Diese Sichtweise geht auf den Trait-and-Factor-Ansatz von Frank Parsons (1909) zurück. Parsons geht davon aus, dass Menschen spezifische psychische Persönlichkeitsmerkmale aufweisen, aus denen sich eine Eignung für klar abgrenzbare Berufs- und Tätigkeitsfelder ableiten lasse. John Holland operationalisierte diesen Ansatz anhand von sechs Persönlichkeitstypen, die sich aus den Präferenzen in der Herangehensweise an Aufgabenstellungen definieren (Weinrach & Srebalus, 1994). Das vielbeschworene Matching hat hier seinen Ursprung – und damit im Jahre 1909, in dem Parsons seine Theorie veröffentlichte. Trotz aller Modernisierungen des Trait-and-Factor-Ansatzes und der Entwicklung eines ausgefeilten Instrumentariums an Berufswahltests, die sich nach wie vor zumeist an der von Holland entwickelten Typologie orientieren, hat sich die Grundannahme erhalten, Mensch und Arbeitswelt müssten in Übereinstimmung gebracht werden, um dem Individuum ein glückliches (Berufs-)Leben zu ermöglichen. Weder Individualisierung, lebenslanges Lernen noch andere Beschreibungen der grundsätzlichen gesellschaftlichen Veränderungen der Moderne und Postmoderne konnte dem Mythos des Matching etwas anhaben. Spricht man aber mit Jugendlichen über ihre Erfahrungen mit Unterstützungsangeboten im Übergang zwischen Schule und Beruf, so wird schnell deutlich, dass die Vielfalt der Angebote die Einfalt der Grundannahme nicht überdecken kann. Die Jugendlichen sehen sich einer Angebotspalette gegenüber, die sich weniger an ihrer Lebenswelt und der in sie eingebetteten Entwicklungsaufgaben orientiert, sondern nach wie vor darauf setzt, in einem Optimierungsprozess eine frühzeitige und nachhaltige employability (Beschäftigungsfähigkeit) zu erreichen.

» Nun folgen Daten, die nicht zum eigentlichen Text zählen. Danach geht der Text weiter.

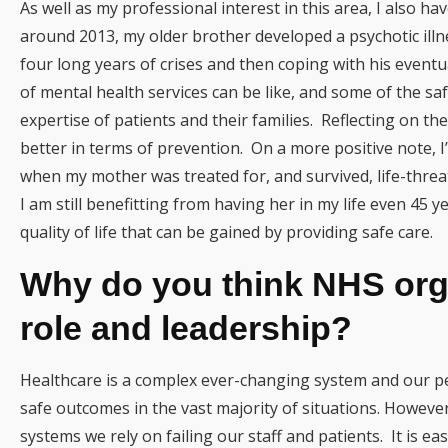
As well as my professional interest in this area, I also ha
around 2013, my older brother developed a psychotic illn
four long years of crises and then coping with his eventua
of mental health services can be like, and some of the s
expertise of patients and their families. Reflecting on t
better in terms of prevention. On a more positive note, I
when my mother was treated for, and survived, life-thr
I am still benefitting from having her in my life even 45 y
quality of life that can be gained by providing safe care.
Why do you think NHS orga
role and leadership?
Healthcare is a complex ever-changing system and our peo
safe outcomes in the vast majority of situations. Howeve
systems we rely on failing our staff and patients. It is ea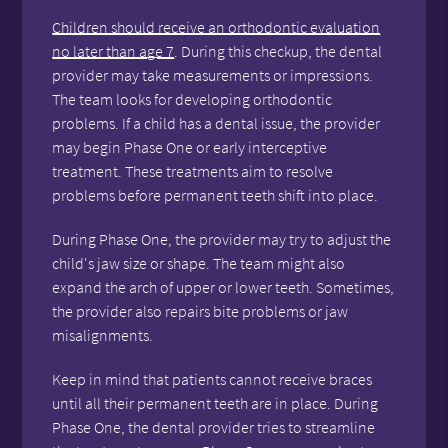
Children should receive an orthodontic evaluation
no later than age 7
. During this checkup, the dental
provider may take measurements or impressions.
The team looks for developing orthodontic
problems. If a child has a dental issue, the provider
may begin Phase One or early interceptive
treatment. These treatments aim to resolve
problems before permanent teeth shift into place.
During Phase One, the provider may try to adjust the
child's jaw size or shape. The team might also
expand the arch of upper or lower teeth. Sometimes,
the provider also repairs bite problems or jaw
misalignments.
Keep in mind that patients cannot receive braces
until all their permanent teeth are in place. During
Phase One, the dental provider tries to streamline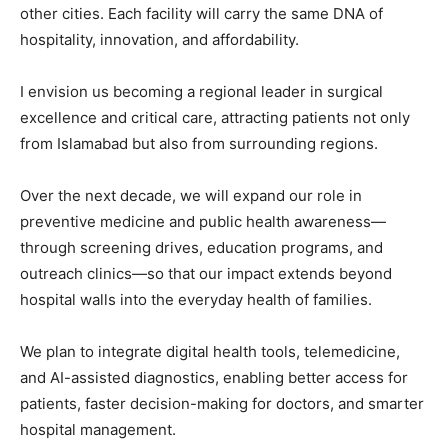
other cities. Each facility will carry the same DNA of
hospitality, innovation, and affordability.
I envision us becoming a regional leader in surgical
excellence and critical care, attracting patients not only
from Islamabad but also from surrounding regions.
Over the next decade, we will expand our role in
preventive medicine and public health awareness—
through screening drives, education programs, and
outreach clinics—so that our impact extends beyond
hospital walls into the everyday health of families.
We plan to integrate digital health tools, telemedicine,
and AI-assisted diagnostics, enabling better access for
patients, faster decision-making for doctors, and smarter
hospital management.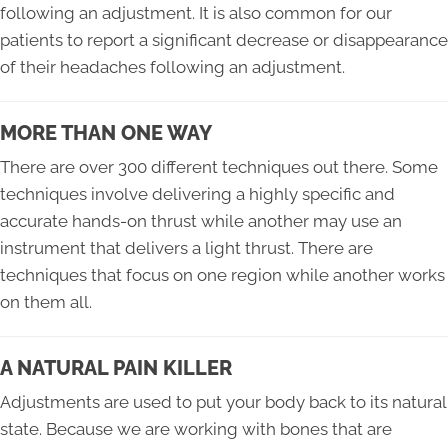
following an adjustment. It is also common for our
patients to report a significant decrease or disappearance
of their headaches following an adjustment.
MORE THAN ONE WAY
There are over 300 different techniques out there. Some
techniques involve delivering a highly specific and
accurate hands-on thrust while another may use an
instrument that delivers a light thrust. There are
techniques that focus on one region while another works
on them all.
A NATURAL PAIN KILLER
Adjustments are used to put your body back to its natural
state. Because we are working with bones that are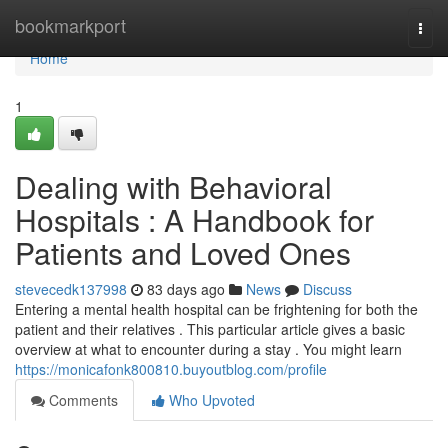
Home
bookmarkport
Togg
navi
Home
1
Dealing with Behavioral
Hospitals : A Handbook for
Patients and Loved Ones
stevecedk137998
83 days ago
News
Discuss
Entering a mental health hospital can be frightening for both the
patient and their relatives . This particular article gives a basic
overview at what to encounter during a stay . You might learn
https://monicafonk800810.buyoutblog.com/profile
Comments
Who Upvoted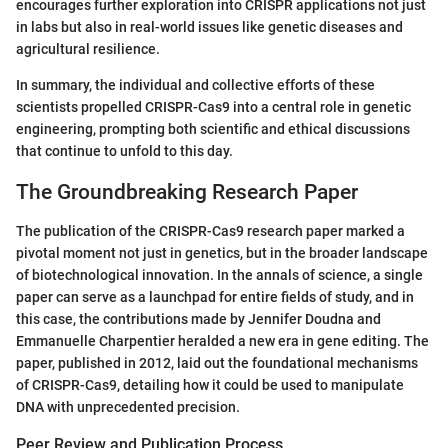
encourages further exploration into CRISPR applications not just
in labs but also in real-world issues like genetic diseases and
agricultural resilience.
In summary, the individual and collective efforts of these
scientists propelled CRISPR-Cas9 into a central role in genetic
engineering, prompting both scientific and ethical discussions
that continue to unfold to this day.
The Groundbreaking Research Paper
The publication of the CRISPR-Cas9 research paper marked a
pivotal moment not just in genetics, but in the broader landscape
of biotechnological innovation. In the annals of science, a single
paper can serve as a launchpad for entire fields of study, and in
this case, the contributions made by Jennifer Doudna and
Emmanuelle Charpentier heralded a new era in gene editing. The
paper, published in 2012, laid out the foundational mechanisms
of CRISPR-Cas9, detailing how it could be used to manipulate
DNA with unprecedented precision.
Peer Review and Publication Process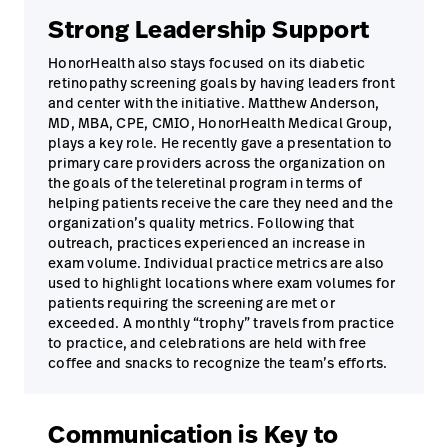
Strong Leadership Support
HonorHealth also stays focused on its diabetic
retinopathy screening goals by having leaders front
and center with the initiative. Matthew Anderson,
MD, MBA, CPE, CMIO, HonorHealth Medical Group,
plays a key role. He recently gave a presentation to
primary care providers across the organization on
the goals of the teleretinal program in terms of
helping patients receive the care they need and the
organization’s quality metrics. Following that
outreach, practices experienced an increase in
exam volume. Individual practice metrics are also
used to highlight locations where exam volumes for
patients requiring the screening are met or
exceeded. A monthly “trophy” travels from practice
to practice, and celebrations are held with free
coffee and snacks to recognize the team’s efforts.
Communication is Key to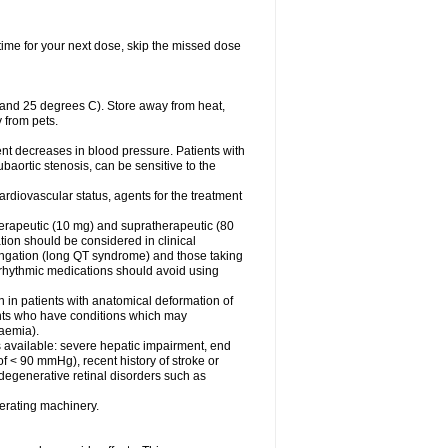
t time for your next dose, skip the missed dose
 and 25 degrees C). Store away from heat,
 from pets.
ent decreases in blood pressure. Patients with
subaortic stenosis, can be sensitive to the
rdiovascular status, agents for the treatment
 therapeutic (10 mg) and supratherapeutic (80
tion should be considered in clinical
ongation (long QT syndrome) and those taking
iarrhythmic medications should avoid using
n in patients with anatomical deformation of
ients who have conditions which may
kaemia).
s available: severe hepatic impairment, end
of < 90 mmHg), recent history of stroke or
 degenerative retinal disorders such as
erating machinery.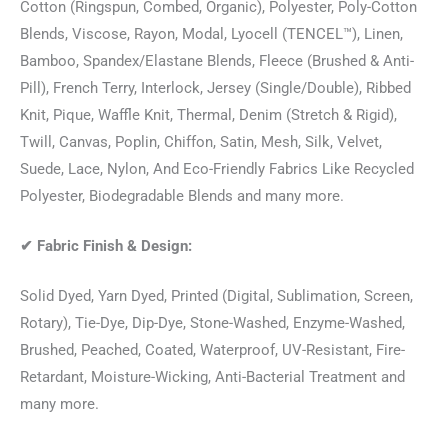
Cotton (Ringspun, Combed, Organic), Polyester, Poly-Cotton
Blends, Viscose, Rayon, Modal, Lyocell (TENCEL™), Linen,
Bamboo, Spandex/Elastane Blends, Fleece (Brushed & Anti-
Pill), French Terry, Interlock, Jersey (Single/Double), Ribbed
Knit, Pique, Waffle Knit, Thermal, Denim (Stretch & Rigid),
Twill, Canvas, Poplin, Chiffon, Satin, Mesh, Silk, Velvet,
Suede, Lace, Nylon, And Eco-Friendly Fabrics Like Recycled
Polyester, Biodegradable Blends and many more.
✔
Fabric Finish & Design:
Solid Dyed, Yarn Dyed, Printed (Digital, Sublimation, Screen,
Rotary), Tie-Dye, Dip-Dye, Stone-Washed, Enzyme-Washed,
Brushed, Peached, Coated, Waterproof, UV-Resistant, Fire-
Retardant, Moisture-Wicking, Anti-Bacterial Treatment and
many more.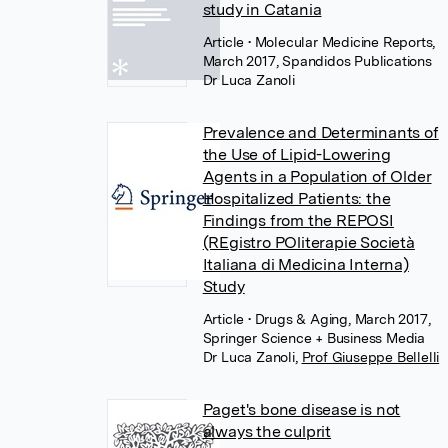
study in Catania
Article
• Molecular Medicine Reports,
March 2017, Spandidos Publications
Dr Luca Zanoli
Prevalence and Determinants of
the Use of Lipid-Lowering
Agents in a Population of Older
Hospitalized Patients: the
Findings from the REPOSI
(REgistro POliterapie Società
Italiana di Medicina Interna)
Study
Article
• Drugs & Aging, March 2017,
Springer Science + Business Media
Dr Luca Zanoli
,
Prof Giuseppe Bellelli
Paget's bone disease is not
always the culprit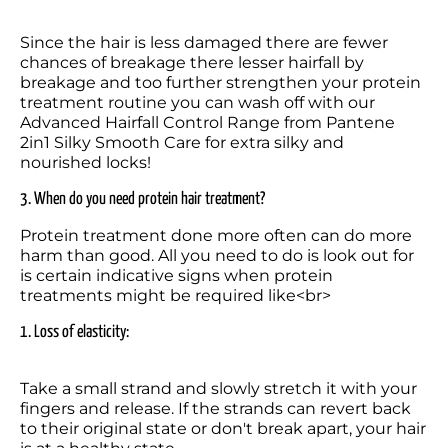
Since the hair is less damaged there are fewer 
chances of breakage there lesser hairfall by 
breakage and too further strengthen your protein 
treatment routine you can wash off with our 
Advanced Hairfall Control Range from Pantene 
2in1 Silky Smooth Care for extra silky and 
nourished locks!
3. When do you need protein hair treatment?
Protein treatment done more often can do more 
harm than good. All you need to do is look out for 
is certain indicative signs when protein 
treatments might be required like<br>
1. Loss of elasticity: 
Take a small strand and slowly stretch it with your 
fingers and release. If the strands can revert back 
to their original state or don't break apart, your hair 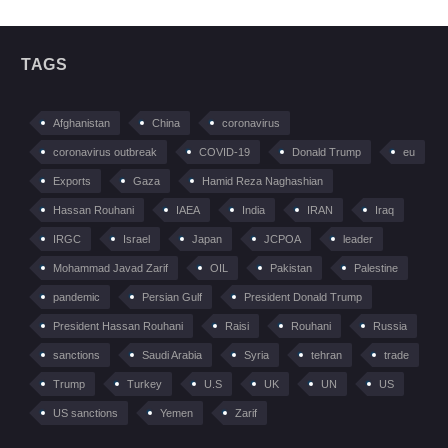
TAGS
Afghanistan
China
coronavirus
coronavirus outbreak
COVID-19
Donald Trump
eu
Exports
Gaza
Hamid Reza Naghashian
Hassan Rouhani
IAEA
India
IRAN
Iraq
IRGC
Israel
Japan
JCPOA
leader
Mohammad Javad Zarif
OIL
Pakistan
Palestine
pandemic
Persian Gulf
President Donald Trump
President Hassan Rouhani
Raisi
Rouhani
Russia
sanctions
Saudi Arabia
Syria
tehran
trade
Trump
Turkey
U.S
UK
UN
US
US sanctions
Yemen
Zarif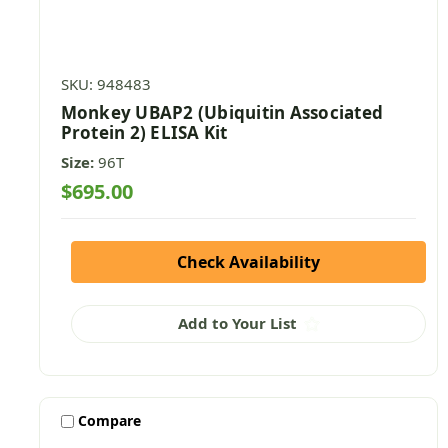
SKU: 948483
Monkey UBAP2 (Ubiquitin Associated
Protein 2) ELISA Kit
Size:
96T
$695.00
Check Availability
Add to Your List
Compare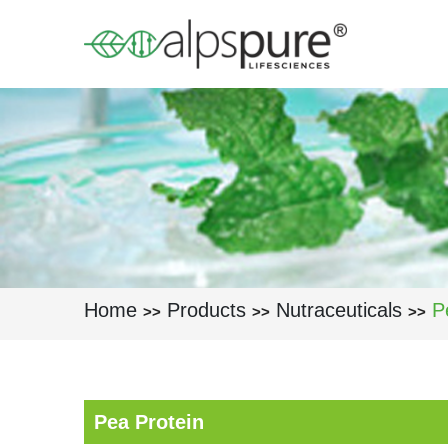
Skip to main content
Home
Products
Nutraceuticals
P
>>
>>
>>
Pea Protein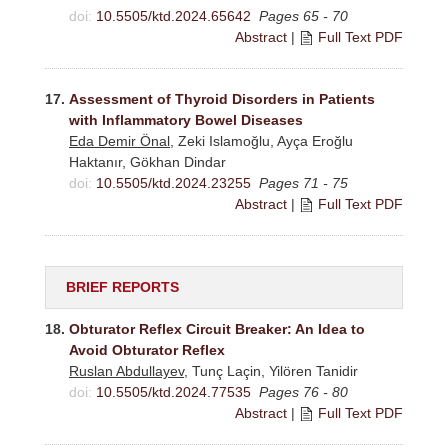
doi:
10.5505/ktd.2024.65642
Pages 65 - 70
Abstract
|
Full Text PDF
17.
Assessment of Thyroid Disorders in Patients
with Inflammatory Bowel Diseases
Eda Demir Önal
, Zeki Islamoğlu, Ayça Eroğlu
Haktanır, Gökhan Dindar
doi:
10.5505/ktd.2024.23255
Pages 71 - 75
Abstract
|
Full Text PDF
BRIEF REPORTS
18.
Obturator Reflex Circuit Breaker: An Idea to
Avoid Obturator Reflex
Ruslan Abdullayev
, Tunç Laçin, Yilören Tanidir
doi:
10.5505/ktd.2024.77535
Pages 76 - 80
Abstract
|
Full Text PDF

Diese Diskrepanz zwischen Anforderungen auf der Subjektebene auf der einen Seite und den Unterstützungsangeboten im Berufsorientierungsprozess auf der anderen Seite spiegelt sich auch im fachwissenschaftlichen Diskurs wider. Die konzeptionelle Ausrichtung von Berufsberatung »degeneriere« vor dem Hintergrund der anhaltenden Wirkung von Parsons bzw. Holland, wie Nestmann (2010) bemerkt. Erkennbar sei dies vor allem in einer erweiterten Praxis der Berufsberatung als guidance »zur Erhebung von diagnostischer Information über den Klienten, die Bereitstellung von Bildungs- und Berufsinformationen und den Versuch, über eine rational kognitiv gesteuerte Entscheidung eine möglichst genaue Passung von Person und Bildungsgang, Berufsentscheidung oder Laufbahnwahl herzustellen« (Nestmann, 2010, S. 61). Zeitgemäßer erscheint demgegenüber ein Konzept der »positiven Nichtsicherheit«, das herkömmliche Entscheidungsmodelle um Aspekte des kreativen Umgangs mit komplexen und in sich offenen Situationen erweitert. Berufsfindungsprozesse werden dabei nicht als »Matheaufgabe« begriffen (»Errechne aus den vorhandenen Informationen deinen Traumberuf«), sondern als Treibstoff oder Anregung für einen subjektzentrierten biografischen Prozess (Gelatt, 1989, 1991, 1992; Gelatt & Gelatt, 2003). In dieselbe Richtung verweisen Konzepte einer biografieorientierten Beratung und Begleitung individueller Berufsfindungsprozesse (vgl. zusammenfassend Dausien, 2010).